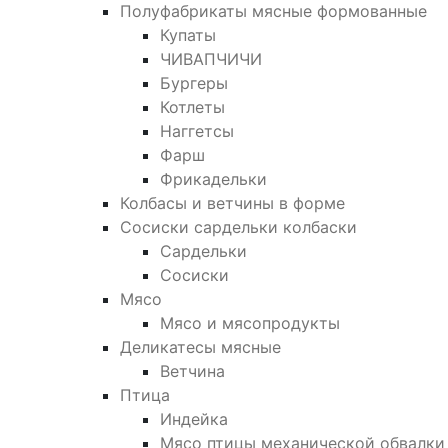
Полуфабрикаты мясные формованные
Купаты
ЧИВАПЧИЧИ
Бургеры
Котлеты
Наггетсы
Фарш
Фрикадельки
Колбасы и ветчины в форме
Сосиски сардельки колбаски
Сардельки
Сосиски
Мясо
Мясо и мясопродукты
Деликатесы мясные
Ветчина
Птица
Индейка
Мясо птицы механической обвалки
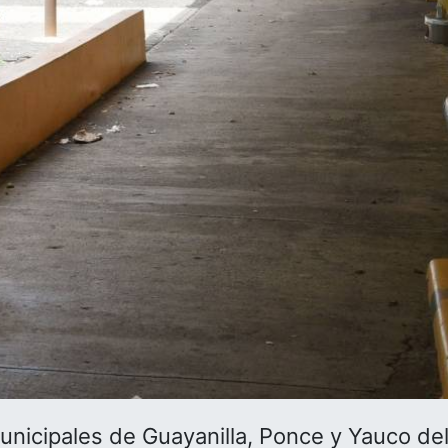
unicipales de Guayanilla, Ponce y Yauco de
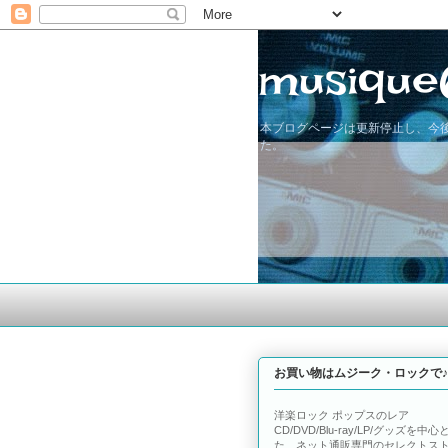
musique
本ブログページは更新停止し、今後
た。
お買い物はムジーク・ロックで♪
洋楽ロック ポップスのレア
CD/DVD/Blu-ray/LP/グッズを中心
た、ネット通販専門のセレクトス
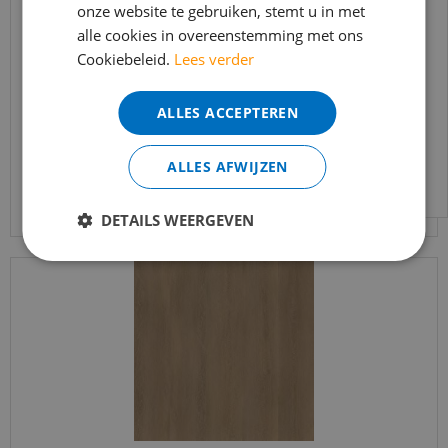
onze website te gebruiken, stemt u in met
bereikbaar.
Ambiant - Estino Natural Oak (Plak PVC)
alle cookies in overeenstemming met ons
Bestelling worden uiteraard verwerkt
Cookiebeleid.
Lees verder
echter iets minder snel dan wat je van ons
€
39
,
95
gewend bent.
€
33
,
95
ALLES ACCEPTEREN
Voor vragen kan je ons bereiken via
email:
info@merkvloerenwinkel.nl
ALLES AFWIJZEN
Bekijk product
DETAILS WEERGEVEN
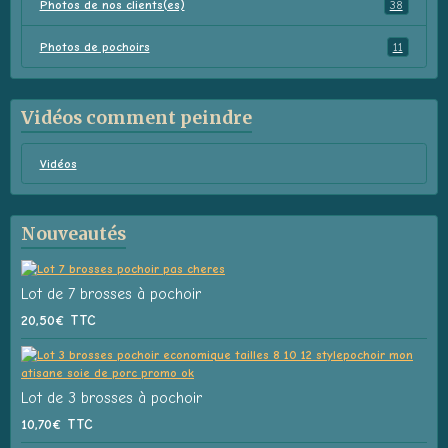
Photos de nos clients(es)
38
Photos de pochoirs
11
Vidéos comment peindre
Vidéos
Nouveautés
Lot de 7 brosses à pochoir
20,50€
TTC
Lot de 3 brosses à pochoir
10,70€
TTC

----------------

Exercise objective ▸ Write out the text read from each of the records above, word for word and in the same order, leaving out the pictures.

Result of the task ▸
Полуфабрикаты мясные формованные
Купаты
ЧИВАПЧИЧИ
Бургеры
Котлеты
Наггетсы
Фарш
Фрикадельки
Колбасы и ветчины в форме
Сосиски сардельки колбаски
Сардельки
Сосиски
Мясо
Мясо и мясопродукты
Деликатесы мясные
Ветчина
Птица
Индейка
Мясо птицы механической обвалки
unicipales de Guayanilla, Ponce y Yauco de
musique
本ブログページは更新停止し、今後
た。
お買い物はムジーク・ロックで♪
洋楽ロック ポップスのレア
CD/DVD/Blu-ray/LP/グッズを中心
た、ネット通販専門のセレクトス
onze website te gebruiken, stemt u in met
bereikbaar.
Ambiant - Estino Natural Oak (Plak PVC)
alle cookies in overeenstemming met ons
Bestelling worden uiteraard verwerkt
Cookiebeleid.
Lees verder
echter iets minder snel dan wat je van ons
€
39
,
95
gewend bent.
€
33
,
95
ALLES ACCEPTEREN
Voor vragen kan je ons bereiken via
email:
info@merkvloerenwinkel.nl
ALLES AFWIJZEN
Bekijk product
DETAILS WEERGEVEN
Photos de nos clients(es)
38
Photos de pochoirs
11
Vidéos comment peindre
Vidéos
Nouveautés
Lot de 7 brosses à pochoir
20,50€
TTC
Lot de 3 brosses à pochoir
10,70€
TTC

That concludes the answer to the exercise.